The announcement comes as the U.S. Department of Justice last week announced criminal charges against Maduro and 13 other current and former Venezuelan political officials on allegations of narco-terrorism, corruption and drug trafficking.

The proposed pathway also follows a dramatic change in the country’s state-owned oil market, with Russia’s largest oil producer Rosneft selling its assets in Venezuela to an unnamed entity owned by the Russian government.

That move hit Maduro's bottom line, as Rosneft was the only major remaining global distributor of Venezuelan oil.

Pompeo on Tuesday called for Venezuela’s National Assembly to establish a “council of state” consisting of representatives from four major parties in the country and electing a fifth member to act as interim president ahead of new elections.

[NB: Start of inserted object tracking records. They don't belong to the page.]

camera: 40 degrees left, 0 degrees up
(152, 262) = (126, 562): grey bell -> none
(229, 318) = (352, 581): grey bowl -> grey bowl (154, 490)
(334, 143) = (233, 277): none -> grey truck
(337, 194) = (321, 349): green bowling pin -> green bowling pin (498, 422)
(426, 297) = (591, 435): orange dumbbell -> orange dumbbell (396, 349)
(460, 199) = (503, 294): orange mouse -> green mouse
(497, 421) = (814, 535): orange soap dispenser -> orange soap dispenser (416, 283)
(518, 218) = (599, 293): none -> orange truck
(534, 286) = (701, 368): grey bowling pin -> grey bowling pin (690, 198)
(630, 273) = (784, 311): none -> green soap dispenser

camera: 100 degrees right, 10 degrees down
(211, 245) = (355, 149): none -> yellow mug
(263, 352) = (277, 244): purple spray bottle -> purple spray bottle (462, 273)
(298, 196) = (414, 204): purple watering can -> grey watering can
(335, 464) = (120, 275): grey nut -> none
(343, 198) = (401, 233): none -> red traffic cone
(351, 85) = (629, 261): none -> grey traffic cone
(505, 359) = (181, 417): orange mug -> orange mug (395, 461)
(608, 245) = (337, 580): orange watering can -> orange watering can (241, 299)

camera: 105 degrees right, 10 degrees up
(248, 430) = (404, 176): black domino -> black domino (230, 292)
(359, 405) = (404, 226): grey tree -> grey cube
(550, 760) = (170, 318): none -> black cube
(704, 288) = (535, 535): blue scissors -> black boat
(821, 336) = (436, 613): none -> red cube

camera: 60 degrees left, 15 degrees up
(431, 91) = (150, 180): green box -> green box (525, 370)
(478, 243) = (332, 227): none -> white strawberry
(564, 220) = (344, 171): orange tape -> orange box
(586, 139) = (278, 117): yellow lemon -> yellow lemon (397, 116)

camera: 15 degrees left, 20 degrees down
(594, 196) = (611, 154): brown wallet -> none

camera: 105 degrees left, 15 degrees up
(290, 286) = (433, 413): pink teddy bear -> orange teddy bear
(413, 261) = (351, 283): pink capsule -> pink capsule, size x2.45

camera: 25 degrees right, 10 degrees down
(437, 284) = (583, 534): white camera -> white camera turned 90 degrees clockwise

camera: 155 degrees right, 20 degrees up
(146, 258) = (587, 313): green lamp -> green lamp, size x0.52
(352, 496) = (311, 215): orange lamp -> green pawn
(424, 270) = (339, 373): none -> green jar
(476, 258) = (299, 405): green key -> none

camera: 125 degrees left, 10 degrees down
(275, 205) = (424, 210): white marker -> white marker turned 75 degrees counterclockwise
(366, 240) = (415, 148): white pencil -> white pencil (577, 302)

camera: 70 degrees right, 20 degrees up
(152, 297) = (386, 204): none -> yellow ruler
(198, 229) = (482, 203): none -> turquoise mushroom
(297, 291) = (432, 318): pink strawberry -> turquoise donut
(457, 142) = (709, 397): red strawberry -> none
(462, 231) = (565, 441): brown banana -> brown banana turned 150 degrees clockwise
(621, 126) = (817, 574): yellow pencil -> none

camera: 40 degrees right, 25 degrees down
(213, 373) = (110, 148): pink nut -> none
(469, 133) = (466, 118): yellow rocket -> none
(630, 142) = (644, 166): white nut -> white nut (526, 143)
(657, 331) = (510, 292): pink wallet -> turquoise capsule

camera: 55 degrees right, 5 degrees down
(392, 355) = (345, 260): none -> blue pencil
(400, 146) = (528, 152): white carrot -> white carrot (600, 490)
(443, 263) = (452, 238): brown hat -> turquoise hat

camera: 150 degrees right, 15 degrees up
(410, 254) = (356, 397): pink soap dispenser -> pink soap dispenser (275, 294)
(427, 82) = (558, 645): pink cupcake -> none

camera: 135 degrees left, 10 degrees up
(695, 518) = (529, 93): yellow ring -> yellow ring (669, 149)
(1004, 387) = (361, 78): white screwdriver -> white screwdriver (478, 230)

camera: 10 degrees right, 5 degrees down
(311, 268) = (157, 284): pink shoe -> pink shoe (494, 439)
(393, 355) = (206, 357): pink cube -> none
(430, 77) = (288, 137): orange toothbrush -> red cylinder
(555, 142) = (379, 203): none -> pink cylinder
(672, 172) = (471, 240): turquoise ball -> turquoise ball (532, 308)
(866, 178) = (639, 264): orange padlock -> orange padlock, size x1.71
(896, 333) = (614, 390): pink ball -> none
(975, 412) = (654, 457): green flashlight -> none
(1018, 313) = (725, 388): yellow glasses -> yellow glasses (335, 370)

“We hope that every Venezuelan will consider this framework carefully, thoughtfully and seriously,” Pompeo said. “We think it presents an opportunity for the Venezuelan people.”

Other conditions of the framework include the departure of foreign security forces, release of all political prisoners, return of exiled political leaders and allowing international observers for national elections, among other conditions.

The U.S. is prepared to lift all sanctions if conditions are met.

The plan was also previewed in an editorial by U.S. Special Envoy for Venezuela Elliott Abrams and published in The Wall Street Journal. Abrams called on Guaidó and Maduro to “step aside.”

“We present this framework as a path for Venezuela to emerge from years of repression and political conflict,” he wrote. “It proposes that both Mr. Maduro, the former president who has clung to power, and Juan Guaidó, the interim president, step aside so that the elected members of the National Assembly from both sides can create a Council of State to serve as the transitional government, which would hold free and fair presidential elections.”

Rafael Bernal contributed to this report.